## Request
Scan the records below for the string "label" and return every line where it appears.

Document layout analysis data

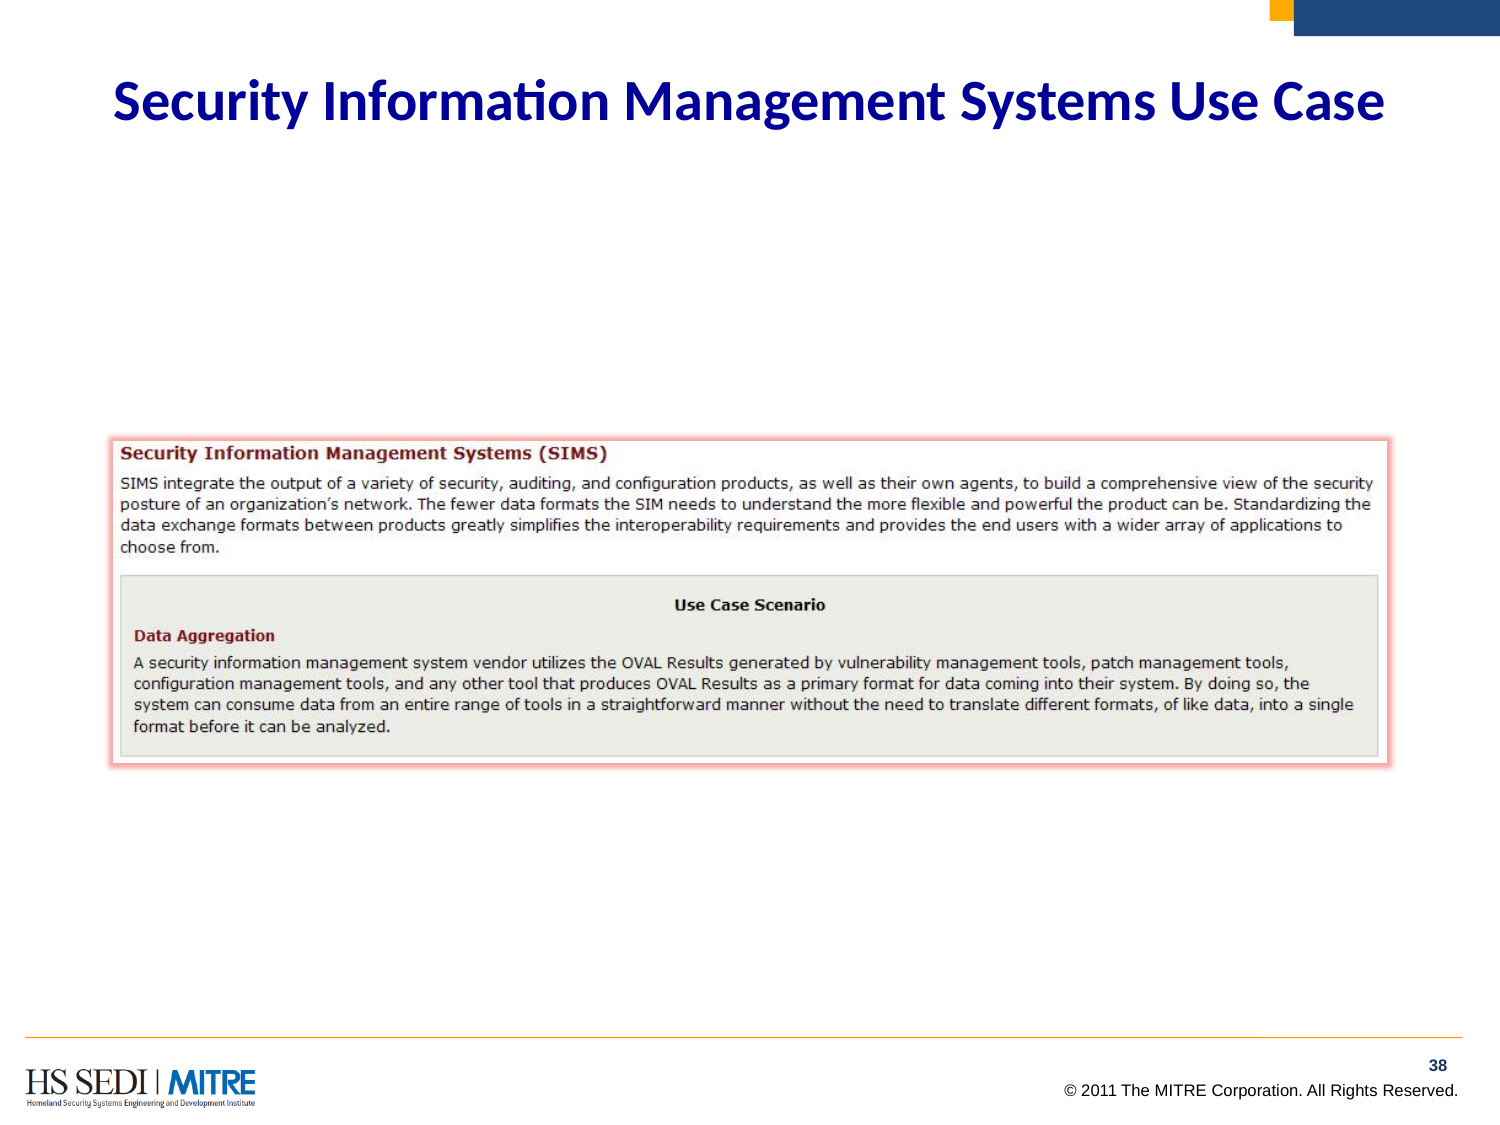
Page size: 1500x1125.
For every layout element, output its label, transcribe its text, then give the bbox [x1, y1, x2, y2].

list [112, 441, 1387, 764]
title Security Information Management Systems Use Case [43, 62, 1457, 151]
picture [20, 1058, 271, 1122]
slide_number 37 [1374, 1049, 1463, 1076]
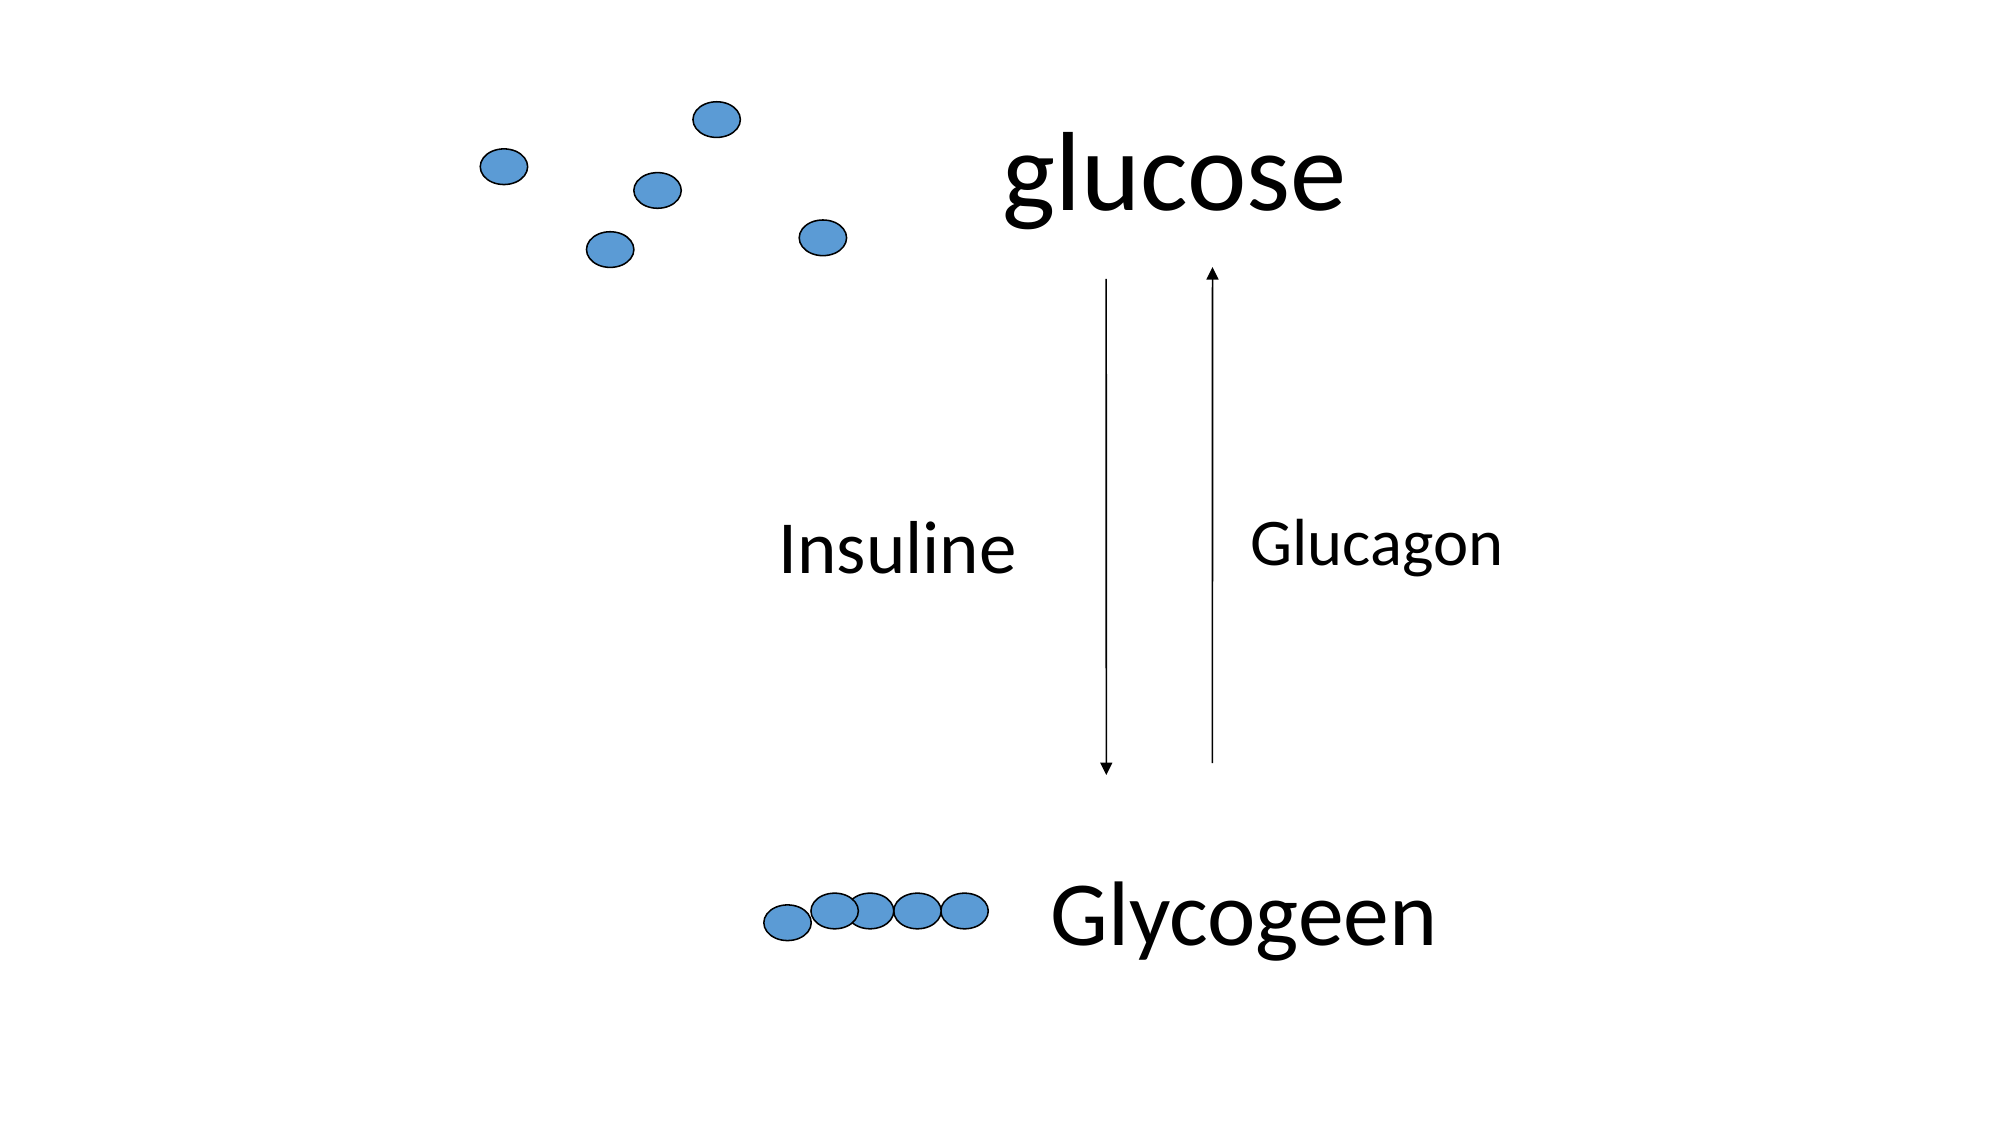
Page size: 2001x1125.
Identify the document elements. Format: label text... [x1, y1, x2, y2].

## Exercise result
For every layout element, output its label, transcribe its text, then give the bbox [x1, y1, x2, y2].
Identify the document elements. Format: label text... [x1, y1, x2, y2].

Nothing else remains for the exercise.